Problem requirements →
The answer should be a faithful retyping of the records that follow, pictures excluded.

Extracted material →
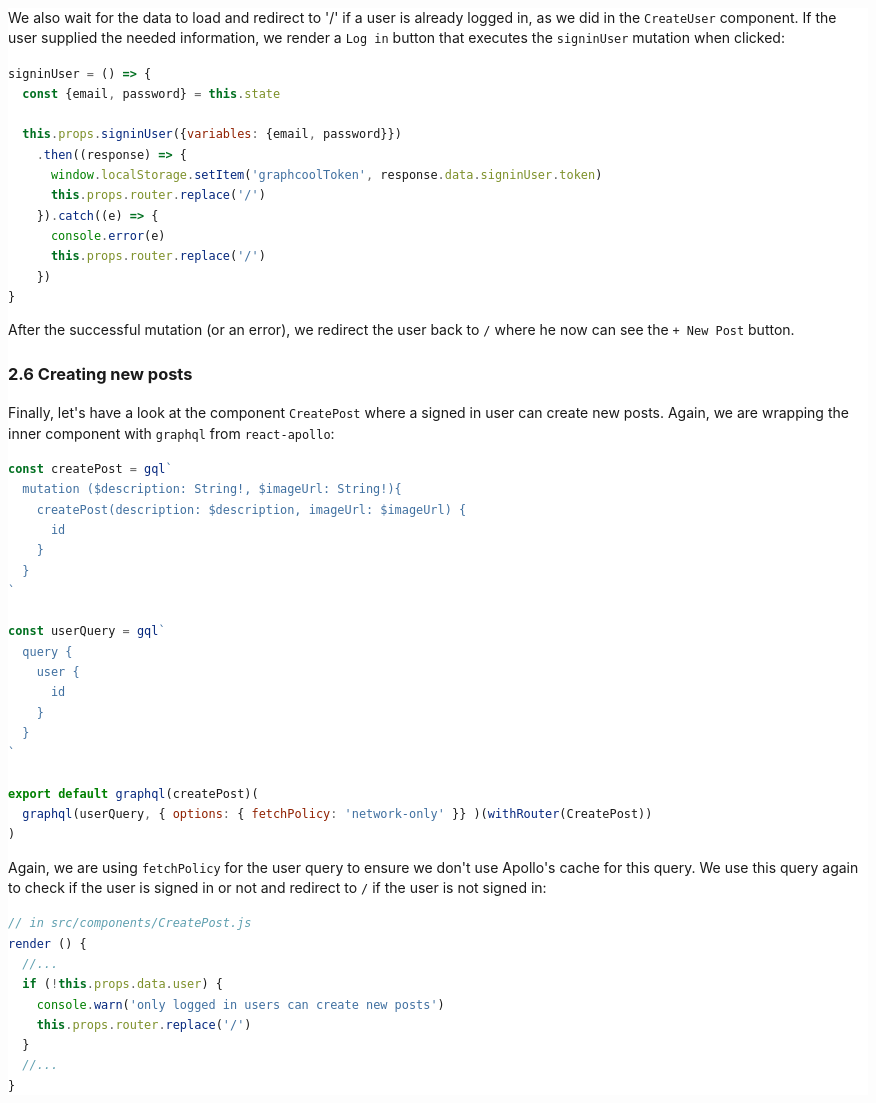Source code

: We also wait for the data to load and redirect to '/' if a user is already logged in, as we did in the `CreateUser` component. If the user supplied the needed information, we render a `Log in` button that executes the `signinUser` mutation when clicked:

```js
signinUser = () => {
  const {email, password} = this.state

  this.props.signinUser({variables: {email, password}})
    .then((response) => {
      window.localStorage.setItem('graphcoolToken', response.data.signinUser.token)
      this.props.router.replace('/')
    }).catch((e) => {
      console.error(e)
      this.props.router.replace('/')
    })
}
```

After the successful mutation (or an error), we redirect the user back to `/` where he now can see the `+ New Post` button.

### 2.6 Creating new posts

Finally, let's have a look at the component `CreatePost` where a signed in user can create new posts. Again, we are wrapping the inner component with `graphql` from `react-apollo`:

```js
const createPost = gql`
  mutation ($description: String!, $imageUrl: String!){
    createPost(description: $description, imageUrl: $imageUrl) {
      id
    }
  }
`

const userQuery = gql`
  query {
    user {
      id
    }
  }
`

export default graphql(createPost)(
  graphql(userQuery, { options: { fetchPolicy: 'network-only' }} )(withRouter(CreatePost))
)
```

Again, we are using `fetchPolicy` for the user query to ensure we don't use Apollo's cache for this query. We use this query again to check if the user is signed in or not and redirect to `/` if the user is not signed in:

```js
// in src/components/CreatePost.js
render () {
  //...
  if (!this.props.data.user) {
    console.warn('only logged in users can create new posts')
    this.props.router.replace('/')
  }
  //...
}
```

Answer box →
Source code

: We also wait for the data to load and redirect to '/' if a user is already logged in, as we did in the `CreateUser` component. If the user supplied the needed information, we render a `Log in` button that executes the `signinUser` mutation when clicked:

```js
signinUser = () => {
  const {email, password} = this.state

  this.props.signinUser({variables: {email, password}})
    .then((response) => {
      window.localStorage.setItem('graphcoolToken', response.data.signinUser.token)
      this.props.router.replace('/')
    }).catch((e) => {
      console.error(e)
      this.props.router.replace('/')
    })
}
```

After the successful mutation (or an error), we redirect the user back to `/` where he now can see the `+ New Post` button.

### 2.6 Creating new posts

Finally, let's have a look at the component `CreatePost` where a signed in user can create new posts. Again, we are wrapping the inner component with `graphql` from `react-apollo`:

```js
const createPost = gql`
  mutation ($description: String!, $imageUrl: String!){
    createPost(description: $description, imageUrl: $imageUrl) {
      id
    }
  }
`

const userQuery = gql`
  query {
    user {
      id
    }
  }
`

export default graphql(createPost)(
  graphql(userQuery, { options: { fetchPolicy: 'network-only' }} )(withRouter(CreatePost))
)
```

Again, we are using `fetchPolicy` for the user query to ensure we don't use Apollo's cache for this query. We use this query again to check if the user is signed in or not and redirect to `/` if the user is not signed in:

```js
// in src/components/CreatePost.js
render () {
  //...
  if (!this.props.data.user) {
    console.warn('only logged in users can create new posts')
    this.props.router.replace('/')
  }
  //...
}
```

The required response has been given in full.